START Data for processing

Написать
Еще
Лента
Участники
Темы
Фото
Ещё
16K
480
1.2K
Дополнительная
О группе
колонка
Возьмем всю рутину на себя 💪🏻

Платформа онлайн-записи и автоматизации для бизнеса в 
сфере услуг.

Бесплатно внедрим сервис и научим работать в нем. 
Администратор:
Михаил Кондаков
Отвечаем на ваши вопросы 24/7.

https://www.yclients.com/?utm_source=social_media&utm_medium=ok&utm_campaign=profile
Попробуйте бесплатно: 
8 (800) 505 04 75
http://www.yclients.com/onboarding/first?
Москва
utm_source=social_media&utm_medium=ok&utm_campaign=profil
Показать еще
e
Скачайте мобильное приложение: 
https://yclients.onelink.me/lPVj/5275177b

END Data for processing

◆ **Problem details**: Could you echo back every line of the records above, character for character, without changing anything?

◆ **Reply to the task**:
Написать
Еще
Лента
Участники
Темы
Фото
Ещё
16K
480
1.2K
Дополнительная
О группе
колонка
Возьмем всю рутину на себя 💪🏻

Платформа онлайн-записи и автоматизации для бизнеса в 
сфере услуг.

Бесплатно внедрим сервис и научим работать в нем. 
Администратор:
Михаил Кондаков
Отвечаем на ваши вопросы 24/7.

https://www.yclients.com/?utm_source=social_media&utm_medium=ok&utm_campaign=profile
Попробуйте бесплатно: 
8 (800) 505 04 75
http://www.yclients.com/onboarding/first?
Москва
utm_source=social_media&utm_medium=ok&utm_campaign=profil
Показать еще
e
Скачайте мобильное приложение: 
https://yclients.onelink.me/lPVj/5275177b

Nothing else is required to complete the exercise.